**WHAT YOU HAVE TO DO**
Extract every line of the records that contains the string "desafíos", and copy each one verbatim.
⟨
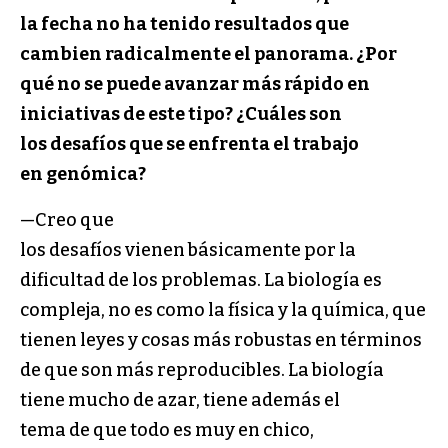
la fecha no ha tenido resultados que
cambien radicalmente el panorama.
¿Por
qué no se puede avanzar m
á
s rápido en
iniciativas de este tipo?
¿Cuáles son
los
desafíos
que se
enfrenta
el trabajo
en
genómica
?
—Creo que
los desafíos vienen básicamente por la
dificultad de los problemas. La biología es
compleja, no es como la física y la química, que
tienen leyes y cosas más robustas en términos
de que son más reproducibles. La biología
tiene mucho de azar, tiene además el
tema de que todo es muy en chico,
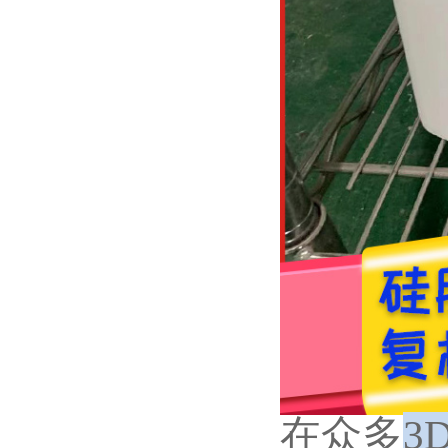
在众多
3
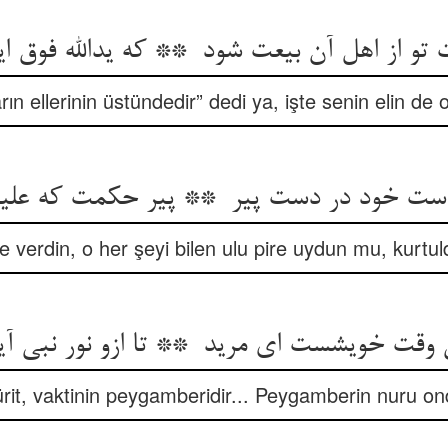
arın ellerinin üstündedir” dedi ya, işte senin elin de o 
line verdin, o her şeyi bilen ulu pire uydun mu, kurtu
rit, vaktinin peygamberidir... Peygamberin nuru on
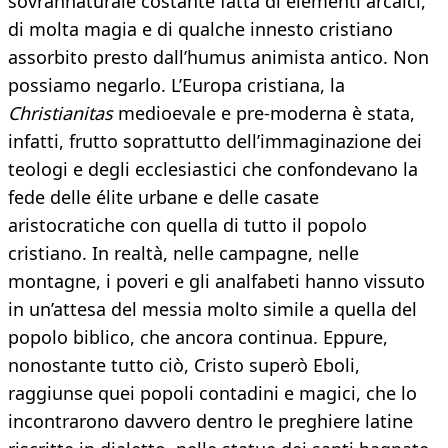
sovrannaturale costante fatta di elementi arcaici,
di molta magia e di qualche innesto cristiano
assorbito presto dall’humus animista antico. Non
possiamo negarlo. L’Europa cristiana, la
Christianitas
medioevale e pre-moderna è stata,
infatti, frutto soprattutto dell’immaginazione dei
teologi e degli ecclesiastici che confondevano la
fede delle élite urbane e delle casate
aristocratiche con quella di tutto il popolo
cristiano. In realtà, nelle campagne, nelle
montagne, i poveri e gli analfabeti hanno vissuto
in un’attesa del messia molto simile a quella del
popolo biblico, che ancora continua. Eppure,
nonostante tutto ciò, Cristo superò Eboli,
raggiunse quei popoli contadini e magici, che lo
incontrarono davvero dentro le preghiere latine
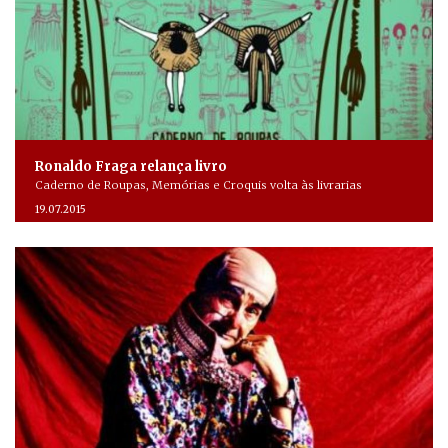
Ronaldo Fraga relança livro
Caderno de Roupas, Memórias e Croquis volta às livrarias
19.07.2015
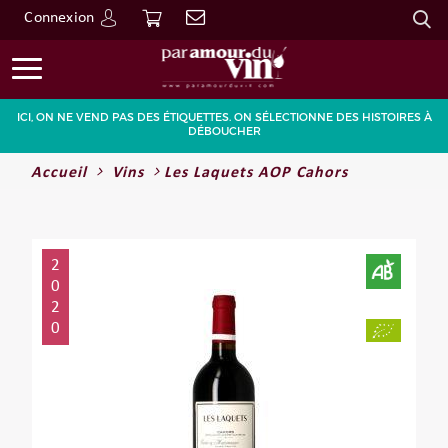
Connexion
Go
ICI, ON NE VEND PAS DES ÉTIQUETTES. ON SÉLECTIONNE DES HISTOIRES À
DÉBOUCHER
Accueil
Vins
Les Laquets AOP Cahors
2
0
2
0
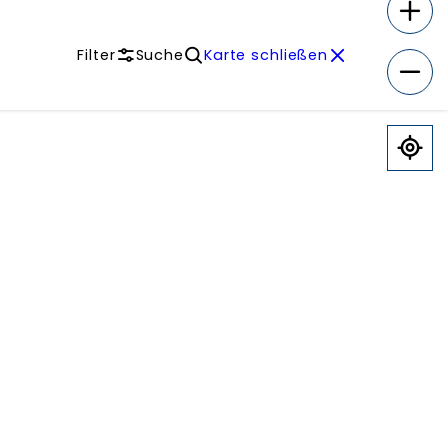
Filter
Suche
Karte schließen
⟩
**RESPONSE**
desafíos
los desafíos vienen básicamente por la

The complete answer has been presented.